Discovering that a business partner may be diverting company funds is one of the most disorienting situations a business owner can face. How you respond in the first days can shape your legal position for everything that follows.
Start by documenting what you know
Before you confront anyone or make any accusations, gather your evidence quietly. Pull bank statements, transaction records, invoices and any financial reports you can access. Look for patterns: unexplained withdrawals, payments you did not approve or income that does not match what your records show.
Preserve everything in its original form. Altering or mishandling records can weaken your position later, even if your underlying claim is valid.
Review your partnership or operating agreement
Your agreement likely spells out each partner’s financial rights and obligations. It may also define what counts as misconduct and outline the procedures for addressing it.
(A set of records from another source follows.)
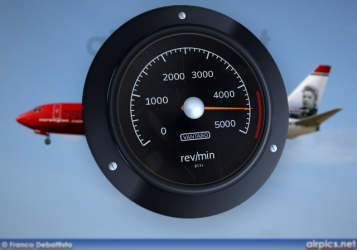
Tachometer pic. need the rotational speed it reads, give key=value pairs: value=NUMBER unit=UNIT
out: value=4500 unit=rpm
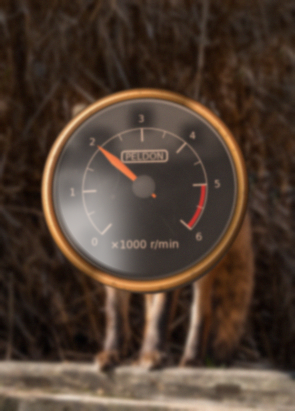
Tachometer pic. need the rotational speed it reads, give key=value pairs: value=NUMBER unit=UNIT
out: value=2000 unit=rpm
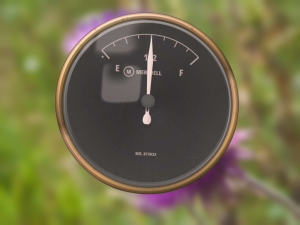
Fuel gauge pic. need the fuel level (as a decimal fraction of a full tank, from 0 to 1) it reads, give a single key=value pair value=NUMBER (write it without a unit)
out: value=0.5
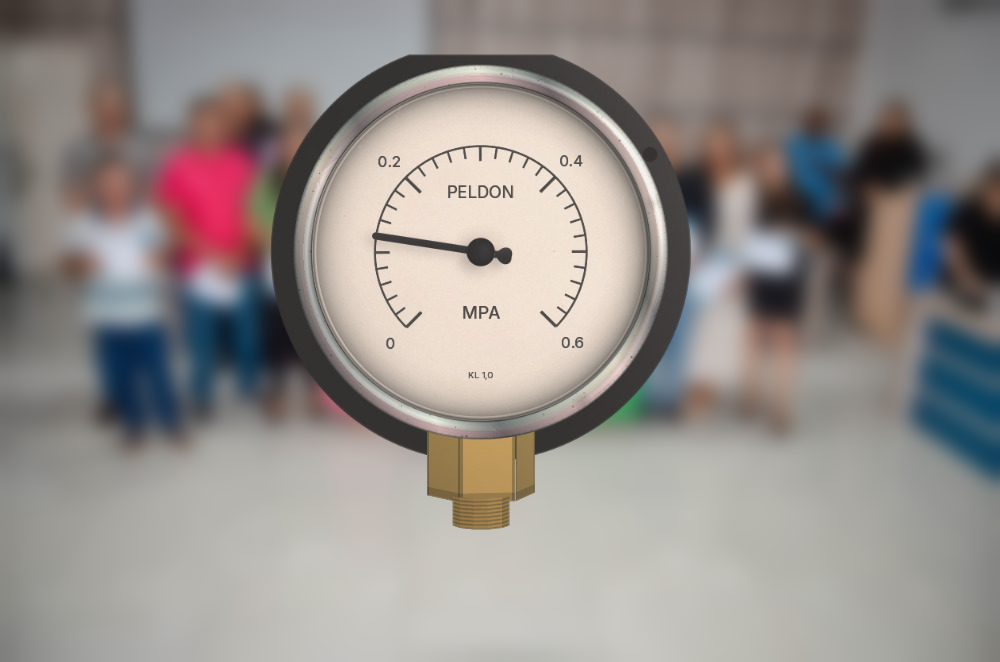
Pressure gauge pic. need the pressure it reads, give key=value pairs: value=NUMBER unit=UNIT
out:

Several issues commonly need clarification before you act:
- What each partner can take: How much money each partner is allowed to withdraw from the business.
- What requires sign-off: Which payments or transfers need both partners to agree.
- How disputes get handled: Whether you must try mediation or arbitration before going to court.
- How to remove a bad actor: The steps required to push out a partner who breaks the rules.
Knowing this language in advance helps you act within your rights rather than outside them.
Understand your legal options under Florida law
Florida law imposes fiduciary duties on business partners. Under Florida Statutes § 620.8404, a partner must account for and hold as trustee any benefit derived through use of partnership property. A violation of that duty could support claims including breach of fiduciary duty, fraud, conversion or a court-ordered accounting.
In serious cases, courts may issue injunctions, order the removal of a partner or award monetary damages.
You may speak with a lawyer before you escalate
Partnership disputes involve overlapping legal and financial issues that are difficult to navigate alone. An attorney can review your agreement, assess the strength of your evidence and advise you on which legal remedies fit your situation.
Speaking with a lawyer before you confront your partner or take unilateral action may protect you from missteps that could complicate your case.